Summit Sparks Teacher Retention Ideas

Schools across the U.S. have struggled with recruiting and retaining teachers for the past few years. To address those challenges, Fort Hays State’s College of Education hosted an education summit in June, welcoming a wide circle of Kansas educators for discussions and valuable information.

Rachel Wentling, FHSU director of field experiences, organized the event, which brought together a variety of educators, from grade school level teachers, superintendents, and Kansas State of Education officials for networking opportunities. Fifty-seven participants, 17 from the FHSU College of Education and 40 education leaders from 16 communities across West-Central Kansas, attended the day-long event.

The event was designed for educators to share their concerns and “take away some big ideas,” according to Wentling. Eighteen school districts were represented: Ellis, Hays, Plainville, Hoisington, Norton, Nickerson, South Hutchinson, Russell, Bucklin, Salina, Garden City, La Crosse, Oakley, Oberlin, Satanta, Ulysses, and Wallace County.

Data on teacher recruitment and retention has shown ebbs and flows over the past few years, Wentling said. The lowest year for student teachers was 2020, but the fall of 2024 shows a record number of student teachers in the pipeline.

“We are seeing that number rise again, and we hope to sustain it,” Wentling said in her opening remarks. “That is good news for us out in western Kansas because about 80 percent of our student teachers will stay west of Salina.”
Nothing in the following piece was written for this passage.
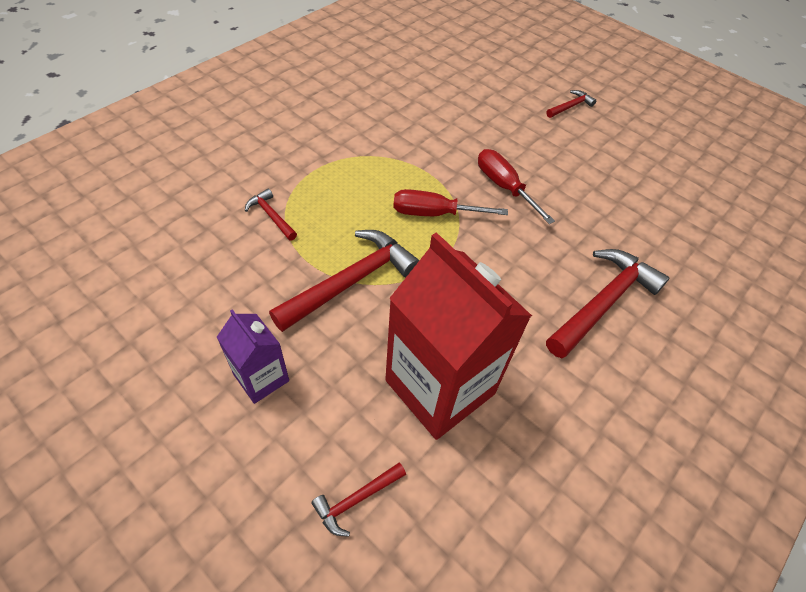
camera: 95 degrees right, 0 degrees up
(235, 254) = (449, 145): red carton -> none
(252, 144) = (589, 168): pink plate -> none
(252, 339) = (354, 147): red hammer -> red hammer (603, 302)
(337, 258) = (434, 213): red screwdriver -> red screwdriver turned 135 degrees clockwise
Dr. Paul Adams, dean of the college of education, pointed out that FHSU is continuing its efforts to make tuition affordable to those who select teaching as a career.

“In the College of Education, we work to provide scholarships for every student,” he said. “It is my goal to get more scholarship money. The College of Education is producing the people needed to work in Kansas communities.”

“That means we are working together. We are your partner. Let’s get it right, and together, we can try to work on the problem.”

Dr. Chris Jochum, chair of FHSU’s teacher education department, said it is encouraging to see the number of freshmen teacher education majors interested in returning to their hometowns in Kansas to teach.

“We know that many of those kids on campus come from where you are,” he said. “That’s a testament to those of you in this room.”

“We know there is a teacher shortage, but our faculty walks into full classrooms daily. They interact daily with hundreds of students who want to be teachers.”

After wrapping up the sessions, Wentling said the group found roundtable discussions valuable as they shared their different perspectives. Common themes regarding recruitment and retention focused on the need to provide a more robust mentoring approach for rising teachers and teachers in the field, ways to build leadership, and how to positively promote the education profession.

“I think the biggest takeaway from the event was the collaboration and networking that took place, not only between FHSU and the educator leaders but also amongst the leaders themselves,” Wentling said. “At the end of the day, the word I used to describe the event was ‘engaged.’ There was great discussion, idea-sharing, and brainstorming among all members in attendance.